Firstly there’s something called IP (ingress protection) - defined in international standard EN 60529 if you must know! - and it’s a rating scale of how well a device (such as a EVSE charging station) can handle ingress from things like dust and water. You’ll probably notice that many charging stations and/or charging plugs/cables are rated as IP54 which is a pretty good level of protection from liquid, including being “Protected from water spray from any direction”. Some are rated beyond this, at the even-better standard of IP66 - but don’t worry, IP54 offers a fine level of protection from rain (otherwise the device simply wouldn’t have any IP rating!).

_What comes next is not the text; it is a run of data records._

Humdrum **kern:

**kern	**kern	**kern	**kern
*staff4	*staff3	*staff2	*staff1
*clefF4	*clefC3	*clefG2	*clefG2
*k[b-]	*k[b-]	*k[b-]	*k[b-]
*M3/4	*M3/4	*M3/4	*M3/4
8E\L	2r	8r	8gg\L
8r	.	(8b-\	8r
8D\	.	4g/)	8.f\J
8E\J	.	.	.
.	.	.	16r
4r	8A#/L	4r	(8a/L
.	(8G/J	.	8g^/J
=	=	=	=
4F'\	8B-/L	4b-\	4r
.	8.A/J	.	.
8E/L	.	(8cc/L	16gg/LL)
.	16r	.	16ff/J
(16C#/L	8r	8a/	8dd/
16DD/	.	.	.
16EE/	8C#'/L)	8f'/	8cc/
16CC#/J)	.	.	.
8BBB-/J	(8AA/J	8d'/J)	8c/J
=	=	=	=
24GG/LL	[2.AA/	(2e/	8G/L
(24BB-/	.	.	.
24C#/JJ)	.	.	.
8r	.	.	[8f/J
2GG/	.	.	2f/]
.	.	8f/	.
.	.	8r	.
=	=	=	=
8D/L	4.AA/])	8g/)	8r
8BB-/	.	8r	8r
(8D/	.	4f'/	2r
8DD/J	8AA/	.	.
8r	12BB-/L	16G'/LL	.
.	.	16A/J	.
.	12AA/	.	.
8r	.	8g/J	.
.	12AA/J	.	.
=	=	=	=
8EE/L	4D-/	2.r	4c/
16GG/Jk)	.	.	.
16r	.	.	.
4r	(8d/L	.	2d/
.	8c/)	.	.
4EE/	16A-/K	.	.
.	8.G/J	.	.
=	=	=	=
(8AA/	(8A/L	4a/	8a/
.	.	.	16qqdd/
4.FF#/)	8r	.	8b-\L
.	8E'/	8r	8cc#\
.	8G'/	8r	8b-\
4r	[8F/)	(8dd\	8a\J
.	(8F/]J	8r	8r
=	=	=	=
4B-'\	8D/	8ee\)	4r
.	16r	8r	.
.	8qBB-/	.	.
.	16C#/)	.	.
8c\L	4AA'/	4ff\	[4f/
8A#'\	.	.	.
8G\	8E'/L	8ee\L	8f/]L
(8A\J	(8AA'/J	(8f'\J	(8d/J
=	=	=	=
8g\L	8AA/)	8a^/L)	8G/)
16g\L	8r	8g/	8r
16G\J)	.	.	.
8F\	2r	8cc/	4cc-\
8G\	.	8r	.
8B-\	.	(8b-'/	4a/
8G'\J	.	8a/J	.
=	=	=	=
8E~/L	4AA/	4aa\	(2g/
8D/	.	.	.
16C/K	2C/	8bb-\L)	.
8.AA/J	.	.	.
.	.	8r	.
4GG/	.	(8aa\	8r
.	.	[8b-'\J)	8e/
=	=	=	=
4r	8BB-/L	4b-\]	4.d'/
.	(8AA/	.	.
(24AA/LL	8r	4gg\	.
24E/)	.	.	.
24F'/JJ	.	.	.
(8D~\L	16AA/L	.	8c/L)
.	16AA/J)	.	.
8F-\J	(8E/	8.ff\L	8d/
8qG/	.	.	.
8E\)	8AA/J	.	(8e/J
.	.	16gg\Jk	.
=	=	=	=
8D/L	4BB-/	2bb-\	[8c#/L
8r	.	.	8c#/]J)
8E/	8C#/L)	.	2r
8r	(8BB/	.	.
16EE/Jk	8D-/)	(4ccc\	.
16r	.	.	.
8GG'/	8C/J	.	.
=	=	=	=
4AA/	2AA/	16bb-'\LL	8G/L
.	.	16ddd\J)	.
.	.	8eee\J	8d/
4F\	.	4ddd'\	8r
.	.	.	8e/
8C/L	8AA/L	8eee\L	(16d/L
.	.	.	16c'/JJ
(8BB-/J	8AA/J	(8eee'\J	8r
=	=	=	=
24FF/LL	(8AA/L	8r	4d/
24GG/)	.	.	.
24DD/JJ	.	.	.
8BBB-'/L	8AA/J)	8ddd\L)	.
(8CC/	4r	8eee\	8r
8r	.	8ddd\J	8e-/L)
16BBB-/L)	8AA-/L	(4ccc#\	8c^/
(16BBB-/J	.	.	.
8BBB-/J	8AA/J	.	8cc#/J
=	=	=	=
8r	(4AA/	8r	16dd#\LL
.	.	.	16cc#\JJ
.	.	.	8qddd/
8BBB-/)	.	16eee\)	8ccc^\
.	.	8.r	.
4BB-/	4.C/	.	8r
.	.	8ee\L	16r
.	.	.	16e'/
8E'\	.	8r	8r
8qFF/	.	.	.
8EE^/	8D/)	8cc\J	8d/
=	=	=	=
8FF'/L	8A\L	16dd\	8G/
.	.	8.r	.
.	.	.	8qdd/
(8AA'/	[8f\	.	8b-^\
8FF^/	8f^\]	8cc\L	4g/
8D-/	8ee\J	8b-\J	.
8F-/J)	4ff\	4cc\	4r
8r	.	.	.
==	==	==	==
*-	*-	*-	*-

Secondly there’s a group of American standards known as NEMA which is similar to IP in that it sets out what type of environments electrical equipment is built to withstand. Many (if not all) EVSE stations you come across will be rated as NEMA 4 which means:
Enclosures constructed for either indoor or outdoor use to provide a degree of protection to personnel against incidental contact with the enclosed equipment; to provide a degree of protection against falling dirt, rain, sleet, snow, windblown dust, splashing water, and hose-directed water; and that will be undamaged by the external formation of ice on the enclosure.
Finally, various charging stations and/or components have GFCIs built into them to trip the connection the moment a fault (or potential fault) is detected. So if somehow all the other safety measures fail (or fail to operate fully), the GFCI can also shut-off the electrical power to further mitigate any possible risk.
Videos of wet - and frozen! - charging conditions
Some EVSE station and plug connector manufacturers are so sure of the safety of their equipment in wet conditions that they’ve gone to extreme lengths to show this! It’s definitely a case of “don’t try this at home”, but the below videos demonstrate the safety of EV car charging in adverse conditions:
So as you can see, eMotorWerks (a California based EVSE producer) submerge their 15 kW charger under ice and water for 5 minutes whilst charging a Nissan Leaf. And there’s thankfully no electrical shorts, explosions, nor electrocutions!
Secondly here’s two videos of consumers charging up their cars in fairly visible rain (which means it’s pretty much a downpour, since light rain is hard to see on video):
Both cases are also fine, again demonstrating the point that EVs can be charged up when it’s raining.
In conclusion, the entire car charging system has been thoroughly designed so that it’s as safe as reasonably possible to use when it’s raining. It would be a pretty fundamental flaw of electric cars if they couldn’t be charged up when it’s raining, especially since many home chargers will be on the side of the house where they could be rained upon! So thankfully you can rest easy knowing that there’s many safety measures in place to prevent danger when charging your car.
(Note: As always though, whilst we’re sure that you already do… please do apply some common sense! If it’s severe storm/flooding type weather when you go to charge, or you think that your charging plug/cord might be damaged, or the EVSE charging station looks faulty, don’t try and charge up.)